■ The problem:
Reproduce only the lines of the material below that start at the line containing "- JSON output support" and stop at the line containing "- Updated tests for version integration". Keep both end lines.

■ Listed entries:
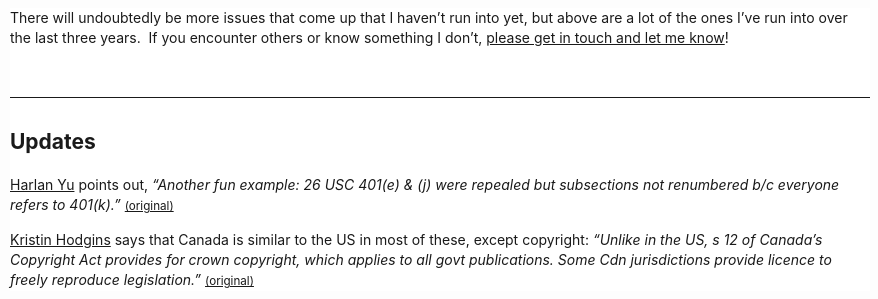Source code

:<p dir="ltr">
  There will undoubtedly be more issues that come up that I haven’t run into yet, but above are a lot of the ones I’ve run into over the last three years.  If you encounter others or know something I don’t, <a href="https://twitter.com/krues8dr">please get in touch and let me know</a>!
</p>

&nbsp;

* * *

<h2 dir="ltr">
  Updates
</h2>

[Harlan Yu][9] points out, _&#8220;Another fun example: 26 USC 401(e) & (j) were repealed but subsections not renumbered b/c everyone refers to 401(k).&#8221;_ [<small>(original)</small>][10]

[Kristin Hodgins][11] says that Canada is similar to the US in most of these, except copyright: _&#8220;Unlike in the US, s 12 of Canada&#8217;s Copyright Act provides for crown copyright, which applies to all govt publications. Some Cdn jurisdictions provide licence to freely reproduce legislation.&#8221;_ [<small>(original)</small>][12]

 [1]: https://opengovfoundation.org/capturing-catching-titles-giving-readable-titles-to-marylands-legal-code/
 [2]: http://library.amlegal.com/nxt/gateway.dll/California/publicworks/article2publiccontractprocedure?f=templates$fn=default.htm$3.0$vid=amlegal:sanfrancisco_ca$anc=JD_Article2
 [3]: https://www.law.cornell.edu/copyright/cases/293_F3d_791.htm
 [4]: https://www.courtlistener.com/
 [5]: http://www.opengovfoundation.org/setting-the-standards-for-open-government-data/
 [6]: http://www.akomantoso.org/
 [7]: http://dev.mysql.com/doc/refman/5.7/en/xml-functions.html
 [8]: https://www.postgresql.org/docs/9.2/static/functions-xml.html
 [9]: https://twitter.com/harlanyu
 [10]: https://twitter.com/harlanyu/status/762649137057767425
 [11]: https://twitter.com/kristinhodgins
 [12]: https://twitter.com/kristinhodgins/status/762738387048542208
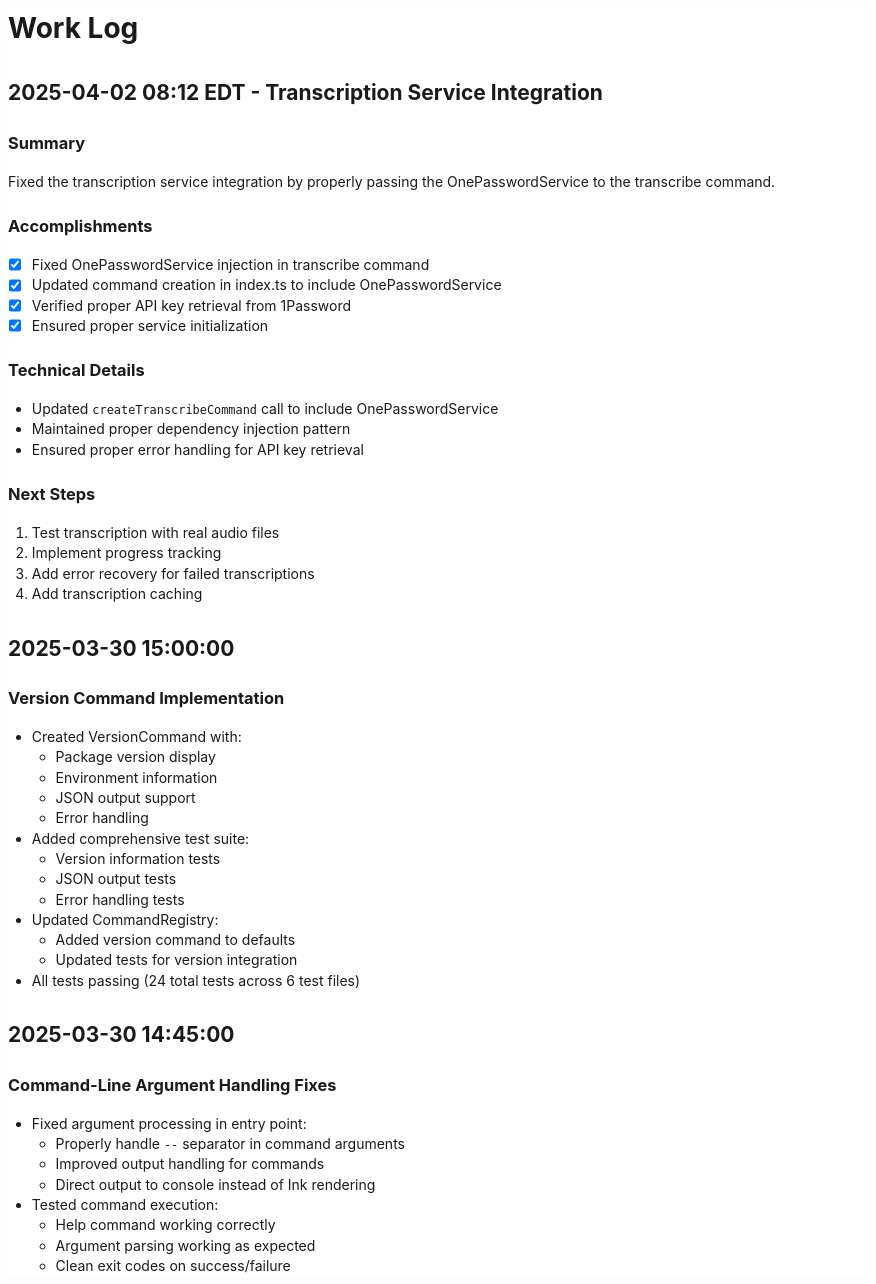 # Work Log

## 2025-04-02 08:12 EDT - Transcription Service Integration

### Summary
Fixed the transcription service integration by properly passing the OnePasswordService to the transcribe command.

### Accomplishments
- [X] Fixed OnePasswordService injection in transcribe command
- [X] Updated command creation in index.ts to include OnePasswordService
- [X] Verified proper API key retrieval from 1Password
- [X] Ensured proper service initialization

### Technical Details
- Updated `createTranscribeCommand` call to include OnePasswordService
- Maintained proper dependency injection pattern
- Ensured proper error handling for API key retrieval

### Next Steps
1. Test transcription with real audio files
2. Implement progress tracking
3. Add error recovery for failed transcriptions
4. Add transcription caching

## 2025-03-30 15:00:00

### Version Command Implementation
- Created VersionCommand with:
  - Package version display
  - Environment information
  - JSON output support
  - Error handling
- Added comprehensive test suite:
  - Version information tests
  - JSON output tests
  - Error handling tests
- Updated CommandRegistry:
  - Added version command to defaults
  - Updated tests for version integration
- All tests passing (24 total tests across 6 test files)

## 2025-03-30 14:45:00

### Command-Line Argument Handling Fixes
- Fixed argument processing in entry point:
  - Properly handle `--` separator in command arguments
  - Improved output handling for commands
  - Direct output to console instead of Ink rendering
- Tested command execution:
  - Help command working correctly
  - Argument parsing working as expected
  - Clean exit codes on success/failure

■ Response to the task:
  - JSON output support
  - Error handling
- Added comprehensive test suite:
  - Version information tests
  - JSON output tests
  - Error handling tests
- Updated CommandRegistry:
  - Added version command to defaults
  - Updated tests for version integration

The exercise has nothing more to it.